Dieses vertrackte Geschehen spielt sich in Gmunden vor schlichtem, gelb vertäfeltem Bühnenbild ab: Evans Klause, sein Bettgestell mit integriertem Schreibtisch, sein Bettzeug mit Astronautenmotiven. Später kommt das Esszimmer der gut betuchten Murphys dazu. Ab und zu scheinen LED-Projektionen auf: Textnachrichten, Videotelefonate, Internetclips betonen das Zeitgemäße des Stoffs.
Schluchzen, Schniefen, Schnappatmung
Einen abstürzenden Luster gibt es hier nicht. Wozu auch? Das Psychodrama und die Lieder sind intensiv genug.
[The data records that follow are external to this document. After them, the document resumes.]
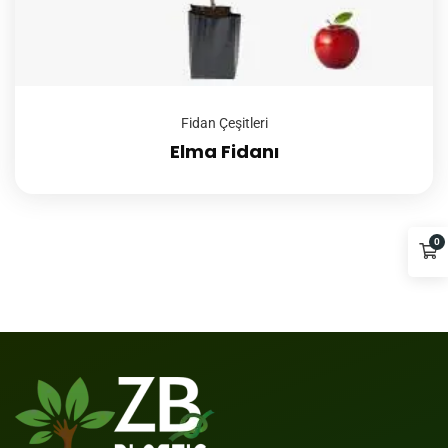
Fidan Çeşitleri
Elma Fidanı
0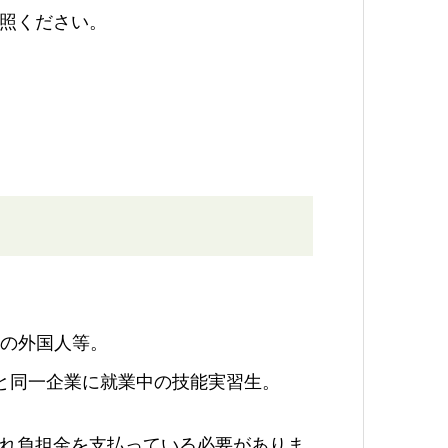
照ください。
中の外国人等。
と同一企業に就業中の技能実習生。
れ負担金を支払っている必要がありま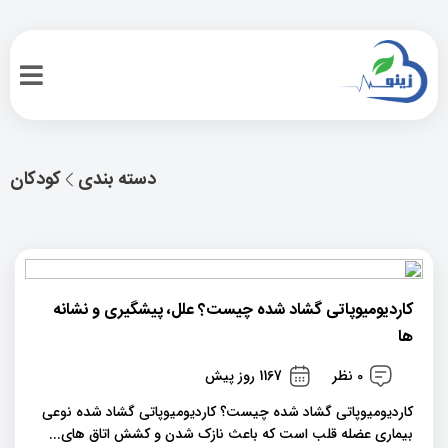
دسته بندی
کودکان
کاردیومیوپاتی گشاد شده چیست؟ علل، پیشگیری و نشانه
ها
0 نظر
1167 روز پیش
کاردیومیوپاتی گشاد شده چیست؟ کاردیومیوپاتی گشاد شده نوعی
بیماری عضله قلب است که باعث نازک شدن و کشش اتاق های...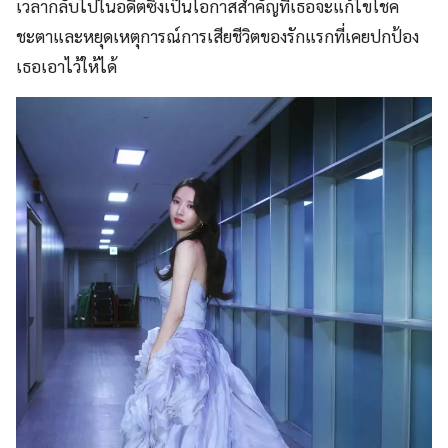
เวลากลับไปในอดีตซึ่งเป็นโอกาสสำคัญที่เธอจะแก้ไขโชค
ชะตาและหยุดเหตุการณ์การเสียชีวิตของรักแรกที่เคยปกป้อง
เธอเอาไว้ให้ได้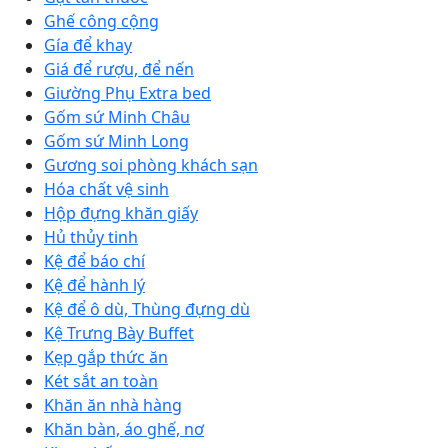
Ghế công cộng
Gía để khay
Giá để rượu, để nến
Giường Phụ Extra bed
Gốm sứ Minh Châu
Gốm sứ Minh Long
Gương soi phòng khách sạn
Hóa chất vệ sinh
Hộp đựng khăn giấy
Hủ thủy tinh
Kệ để báo chí
Kệ để hành lý
Kệ để ô dù, Thùng đựng dù
Kệ Trưng Bày Buffet
Kẹp gắp thức ăn
Két sắt an toàn
Khăn ăn nhà hàng
Khăn bàn, áo ghế, nơ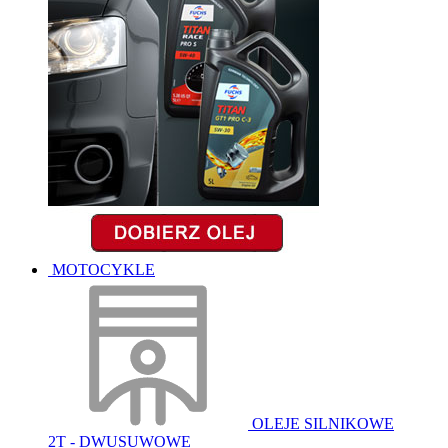
MOTOCYKLE
OLEJE SILNIKOWE
2T - DWUSUWOWE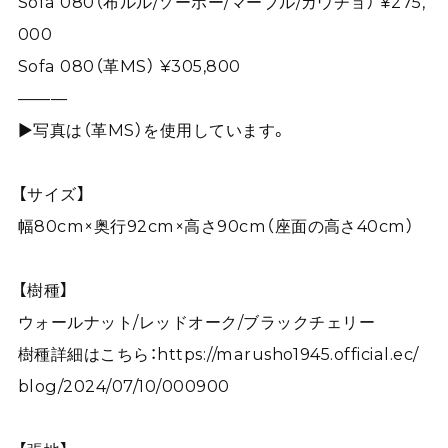
Sofa 080（布ルル/ソーホー/マーブル/ガウチョ） ¥275,
000
Sofa 080（革MS） ¥305,800
———
▶写真は（革MS）を使用しています。
【サイズ】
幅80cm×奥行92cm×高さ90cm（座面の高さ40cm）
【樹種】
ウォールナット/レッドオーク/ブラックチェリー
樹種詳細はこちら：
https://marusho1945.official.ec/
blog/2024/07/10/000900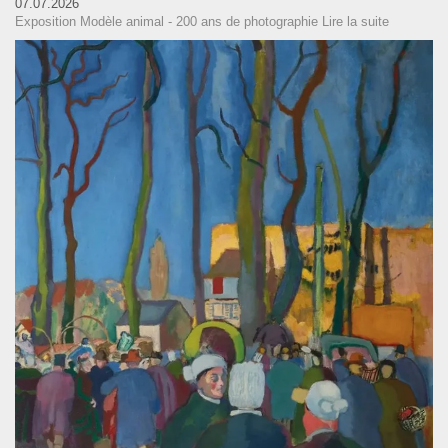
07.07.2026
Exposition Modèle animal - 200 ans de photographie
Lire la suite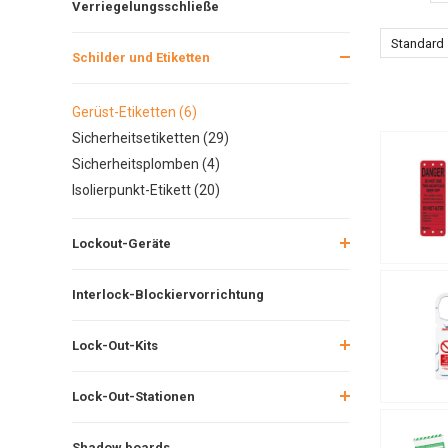
Verriegelungsschließe
Standard
Schilder und Etiketten
Gerüst-Etiketten (6)
Sicherheitsetiketten (29)
Sicherheitsplomben (4)
Isolierpunkt-Etikett (20)
Lockout-Geräte
Interlock-Blockiervorrichtung
Lock-Out-Kits
Lock-Out-Stationen
Shadow boards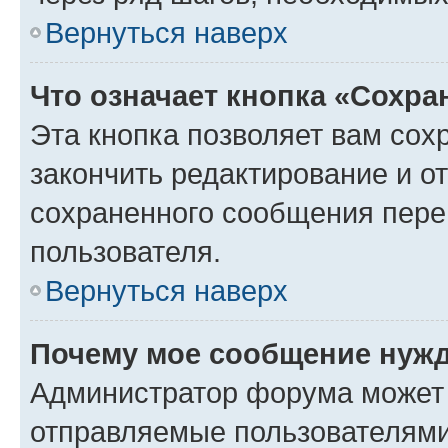
Вернуться наверх
Что означает кнопка «Сохр
Эта кнопка позволяет вам сох
закончить редактирование и от
сохраненного сообщения пере
пользователя.
Вернуться наверх
Почему мое сообщение нужд
Администратор форума может 
отправляемые пользователями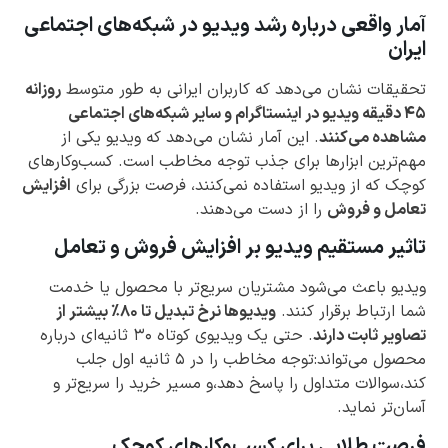
آمار واقعی درباره رشد ویدیو در شبکه‌های اجتماعی
ایران
تحقیقات نشان می‌دهد که کاربران ایرانی به طور متوسط
روزانه
۴۵ دقیقه ویدیو در اینستاگرام و سایر شبکه‌های اجتماعی
مشاهده می‌کنند
. این آمار نشان می‌دهد که ویدیو یکی از
مهم‌ترین ابزارها برای جذب توجه مخاطب است. کسب‌وکارهای
کوچک که از ویدیو استفاده نمی‌کنند، فرصت بزرگی برای
افزایش
تعامل و فروش
را از دست می‌دهند.
تاثیر مستقیم ویدیو بر افزایش فروش و تعامل
ویدیو باعث می‌شود مشتریان سریع‌تر با محصول یا خدمت
شما ارتباط برقرار کنند.
ویدیوها نرخ تبدیل تا ۸۰٪ بیشتر از
تصاویر ثابت دارند
. حتی یک ویدیوی کوتاه ۳۰ ثانیه‌ای درباره
محصول می‌تواند:توجه مخاطب را در ۵ ثانیه اول جلب
کند،سوالات متداول را پاسخ دهد،و مسیر خرید را سریع‌تر و
آسان‌تر نماید.
فرصت طلایی برای کسب‌وکارهای کوچک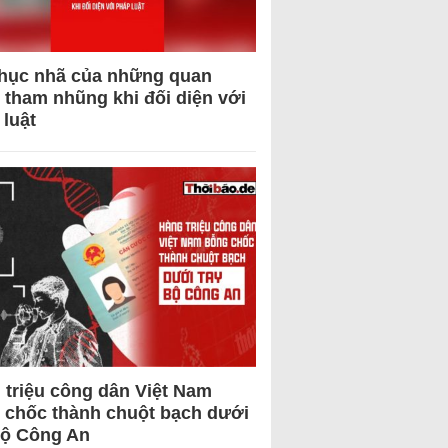
hục nhã của những quan
 tham nhũng khi đối diện với
 luật
 triệu công dân Việt Nam
 chốc thành chuột bạch dưới
Bộ Công An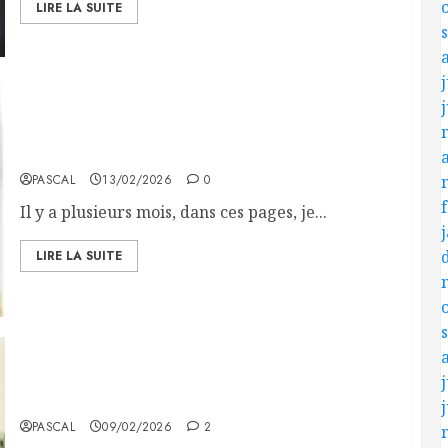
LIRE LA SUITE
j
Yvonne Millot : Cent ans de courage, l’honneur
retrouvé de la Nation
PASCAL
13/02/2026
0
Il y a plusieurs mois, dans ces pages, je...
LIRE LA SUITE
Mon passage au 3e Régiment de Dragons, Les
j
copains (Suite).
PASCAL
09/02/2026
2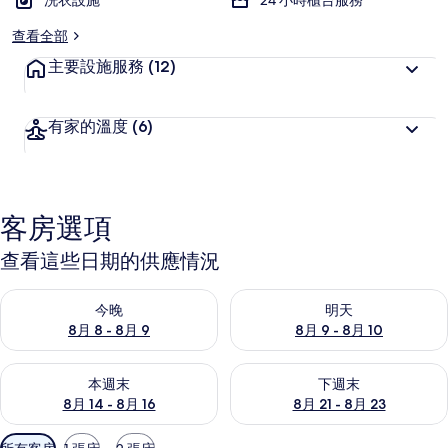
洗衣設施
24 小時櫃台服務
查看全部
主要設施服務
(12)
有家的溫度
(6)
客房選項
查看這些日期的供應情況
查看今晚 (8月 8 - 8月 9) 的供應情況
查看明天 (8月 9 - 8月 10) 的
今晚
明天
8月 8 - 8月 9
8月 9 - 8月 10
查看本週末 (8月 14 - 8月 16) 的供應情況
查看下週末 (8月 21 - 8月 23
本週末
下週末
8月 14 - 8月 16
8月 21 - 8月 23
可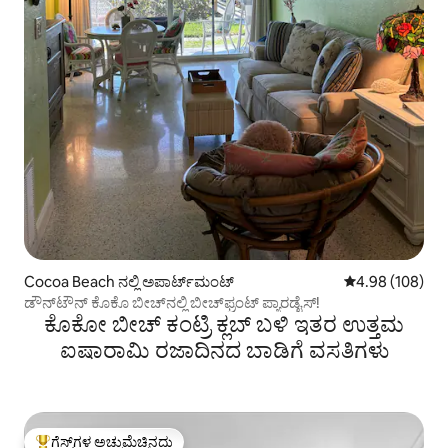
Cocoa Beach ನಲ್ಲಿ ಅಪಾರ್ಟ್‌ಮಂಟ್
5 ರಲ್ಲಿ 4.98 ಸರಾ
4.98 (108)
ಡೌನ್‌ಟೌನ್ ಕೊಕೊ ಬೀಚ್‌ನಲ್ಲಿ ಬೀಚ್‌ಫ್ರಂಟ್ ಪ್ಯಾರಡೈಸ್!
ಕೊಕೋ ಬೀಚ್ ಕಂಟ್ರಿ ಕ್ಲಬ್ ಬಳಿ ಇತರ ಉತ್ತಮ
ಐಷಾರಾಮಿ ರಜಾದಿನದ ಬಾಡಿಗೆ ವಸತಿಗಳು
ಗೆಸ್ಟ್‌ಗಳ ಅಚ್ಚುಮೆಚ್ಚಿನದು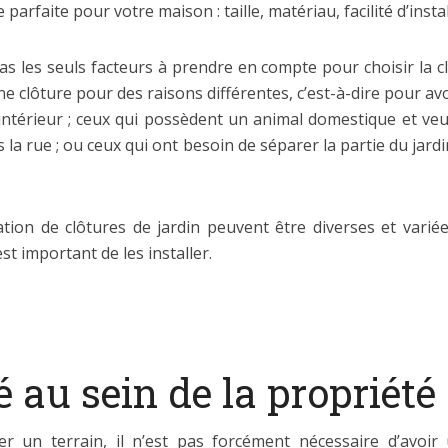
parfaite pour votre maison : taille, matériau, facilité d’instal
pas les seuls facteurs à prendre en compte pour choisir la c
 une clôture pour des raisons différentes, c’est-à-dire pour a
’intérieur ; ceux qui possèdent un animal domestique et veule
 la rue ; ou ceux qui ont besoin de séparer la partie du jardi
lation de clôtures de jardin peuvent être diverses et variée
t important de les installer.
é au sein de la propriété
ter un terrain, il n’est pas forcément nécessaire d’avo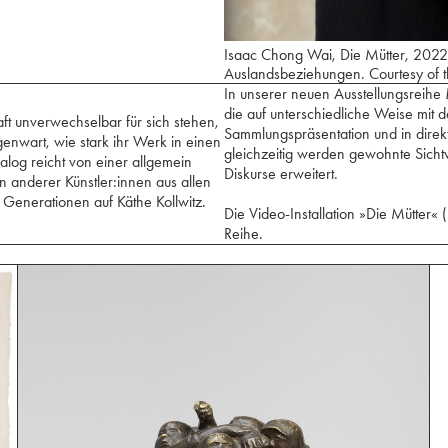
Isaac Chong Wai, Die Mütter, 2022, F
Auslandsbeziehungen. Courtesy of the
In unserer neuen Ausstellungsreihe
die auf unterschiedliche Weise mit d
ft unverwechselbar für sich stehen,
Sammlungspräsentation und in direkt
genwart, wie stark ihr Werk in einen
gleichzeitig werden gewohnte Sich
alog reicht von einer allgemein
Diskurse erweitert.
 anderer Künstler:innen aus allen
 Generationen auf Käthe Kollwitz.
Die Video-Installation »Die Mütter« 
Reihe.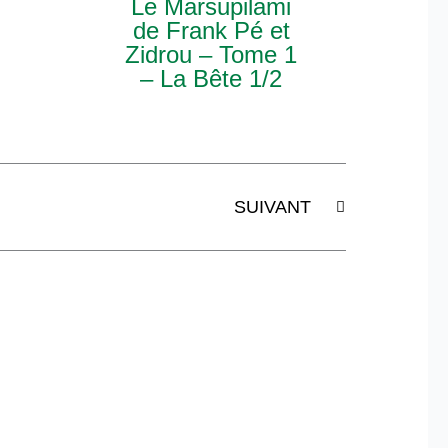
Le Marsupilami
de Frank Pé et
Zidrou – Tome 1
– La Bête 1/2
Suivant
SUIVANT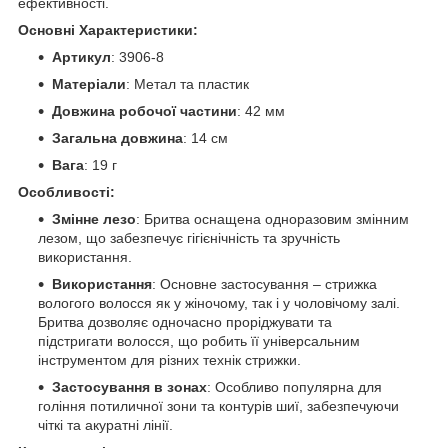
ефективності.
Основні Характеристики:
Артикул
: 3906-8
Матеріали
: Метал та пластик
Довжина робочої частини
: 42 мм
Загальна довжина
: 14 см
Вага
: 19 г
Особливості:
Змінне лезо
: Бритва оснащена одноразовим змінним
лезом, що забезпечує гігієнічність та зручність
використання.
Використання
: Основне застосування – стрижка
вологого волосся як у жіночому, так і у чоловічому залі.
Бритва дозволяє одночасно проріджувати та
підстригати волосся, що робить її універсальним
інструментом для різних технік стрижки.
Застосування в зонах
: Особливо популярна для
гоління потиличної зони та контурів шиї, забезпечуючи
чіткі та акуратні лінії.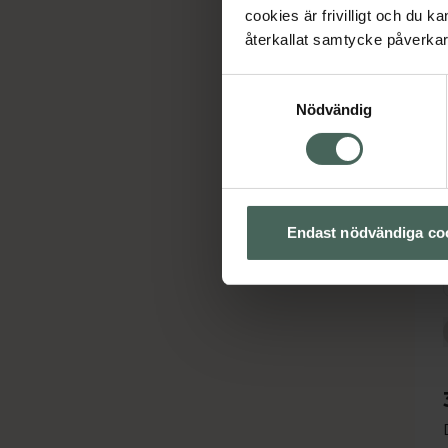
cookies är frivilligt och du k
återkallat samtycke påverkar 
Samtyckesval
Nödvändig
Endast nödvändiga co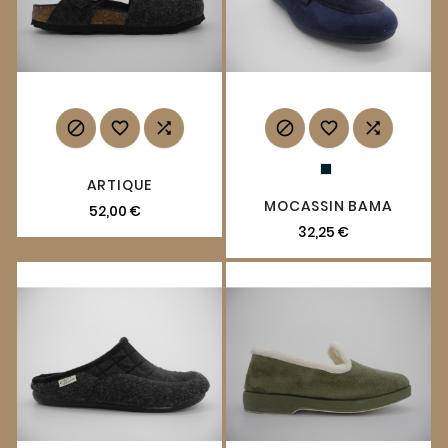






ARTIQUE
MOCASSIN BAMA
52,00 €
32,25 €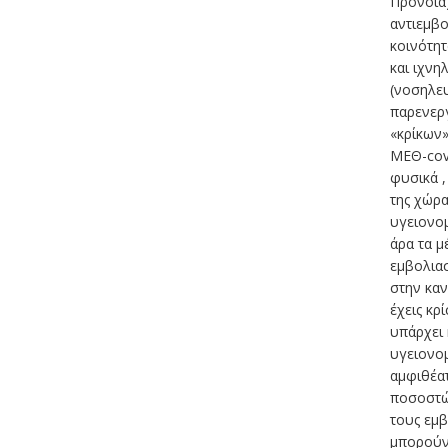
Πρόνοια)
αντιεμβο
κοινότητ
και ιχν
(νοσηλε
παρενεργ
«κρίκων»
ΜΕΘ-covi
φυσικά ,
της χώρα
υγειονο
άρα τα μ
εμβολια
στην καν
έχεις κρ
υπάρχει 
υγειονομ
αμφιθέατ
ποσοστών
τους εμβ
μπορούν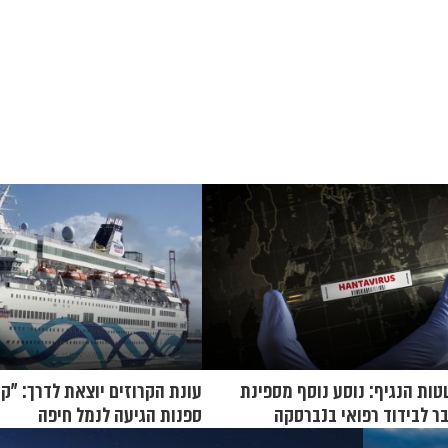
ת הנגיף: נוסע נוסף מספינת
עונת הקרוזים יוצאת לדרך: "קר
ר לבידוד רפואי בנברסקה
ספנות הגיעה לנמל חיפה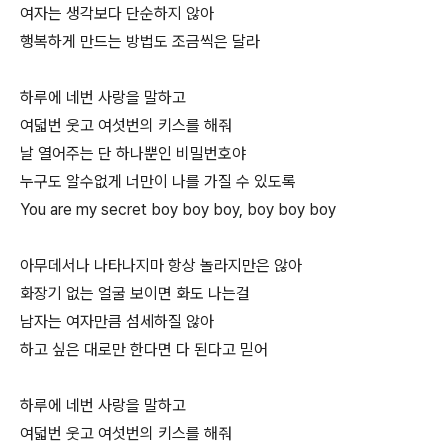
여자는 생각보다 단순하지 않아
행복하게 만드는 방법도 조금씩은 달라
하루에 네번 사랑을 말하고
여덟번 웃고 여섯번의 키스를 해줘
날 열어주는 단 하나뿐인 비밀번호야
누구도 알수없게 너만이 나를 가질 수 있도록
You are my secret boy boy boy, boy boy boy
아무데서나 나타나지마 항상 놀라지만은 않아
화장기 없는 얼굴 보이면 화도 나는걸
남자는 여자만큼 섬세하질 않아
하고 싶은 대로만 한다면 다 된다고 믿어
하루에 네번 사랑을 말하고
여덟번 웃고 여섯번의 키스를 해줘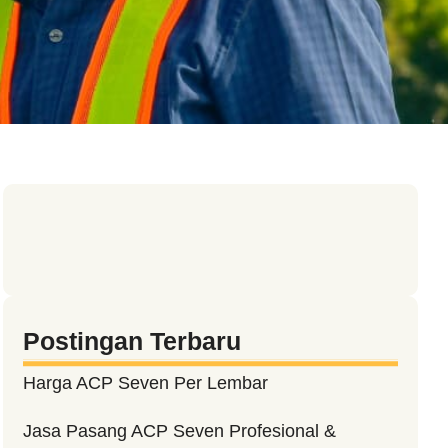
Postingan Terbaru
Harga ACP Seven Per Lembar
Jasa Pasang ACP Seven Profesional &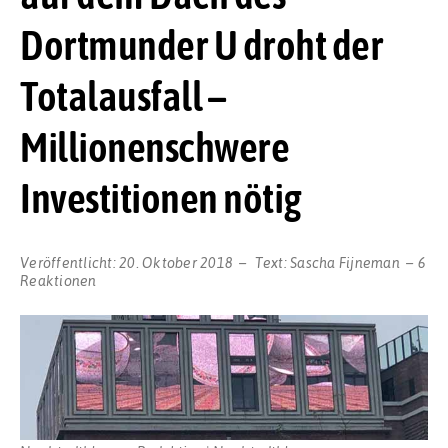
Dortmunder U droht der
Totalausfall –
Millionenschwere
Investitionen nötig
Veröffentlicht:
20. Oktober 2018
Text:
Sascha Fijneman
6
Reaktionen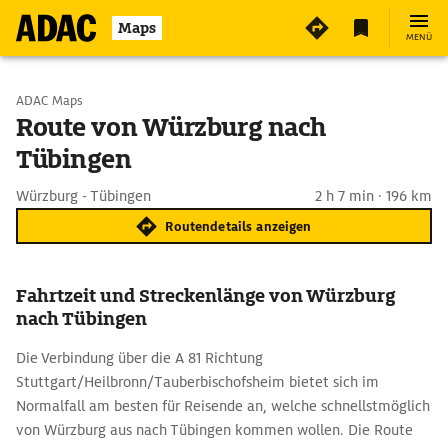
Maps
MENÜ
Start wählen
ADAC Maps
Route von Würzburg nach
Tübingen
Ziel eingeben
Würzburg - Tübingen
2 h 7 min · 196 km
Routendetails anzeigen
Fahrtzeit und Streckenlänge von Würzburg
nach Tübingen
Die Verbindung über die A 81 Richtung
Stuttgart/Heilbronn/Tauberbischofsheim bietet sich im
Normalfall am besten für Reisende an, welche schnellstmöglich
von Würzburg aus nach Tübingen kommen wollen. Die Route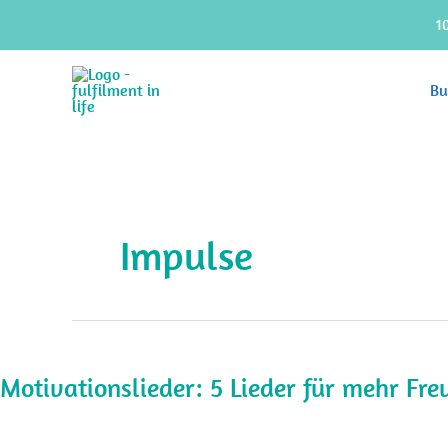
Zum
1
Inhalt
springen
Bu
Impulse
Motivationslieder: 5 Lieder für mehr Fre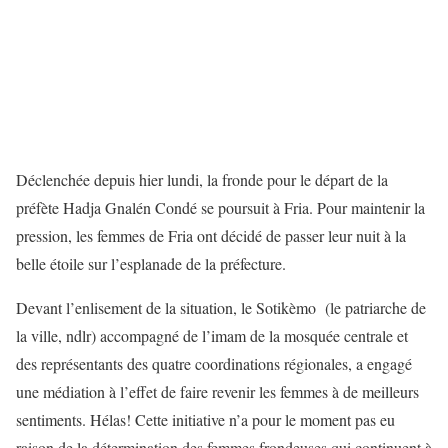
Déclenchée depuis hier lundi, la fronde pour le départ de la
préfète Hadja Gnalén Condé se poursuit à Fria. Pour maintenir la
pression, les femmes de Fria ont décidé de passer leur nuit à la
belle étoile sur l’esplanade de la préfecture.
Devant l’enlisement de la situation, le Sotikèmo (le patriarche de
la ville, ndlr) accompagné de l’imam de la mosquée centrale et
des représentants des quatre coordinations régionales, a engagé
une médiation à l’effet de faire revenir les femmes à de meilleurs
sentiments. Hélas! Cette initiative n’a pour le moment pas eu
raison de la détermination des femmes frondeuses qui continuent à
Man merkt dem Ensemble die Euphorie an, etwas Neues und Unerprobtes aus der Taufe zu heben. Denis Riffel, mit Haarzopf und dezidiert uncooler Viertklässlergarderobe, ist dem gesanglich und mimisch enorm herausfordernden Titelpart zwar nicht immer gewachsen, aber er bemüht sich nach Kräften, und es reicht. Zumal eine gewisse neurotische Überforderung zu seiner Rolle passt: Evan steht immerzu kurz vor dem Nervenkoller, ist permanent am Schluchzen, Schniefen, Schnappatmen.
Anna Thorén ringt als alleinerziehende Mutter glaubhaft darum, zu ihrem verschämten Spross durchzudringen. Savio Byrczak gibt Evans queeren Bekannten Jared im Geiste des Netflix-Serienhits „Sex Education“– und bringt so etwas Leichtigkeit in das oft wehmütige Schauspiel um Lebenslügen und psychische Probleme. Michaela Thurner begeistert als Zoe nicht zuletzt mit der Trauerverweigerungshymne „Requiem“. Dass Nina Schneiders gelungene Übersetzung des Dialogs zum Teil mit nordländischem Akzent daherkommt? Lässt sich verschmerzen.
Die stehenden Ovationen nach Premierenende überraschten nicht. Taschentücher wurden gezückt, Tränen zerdrückt. Ältere, auf die Evans Geschichte wohl etwas wehleidig wirkt, konnten sich bei den Jüngeren mit feuchten Augen erkundigen, was hinter den Gefühlen steckt: So brachte „Dear Evan Hansen“die Generationen zusammen. Seufz!
„Dear Evan Hansen“im Stadttheater Gmunden: 1., 6., 7., 13., 14., 19., 21. April. Im Oktober im Stadttheater Fürth.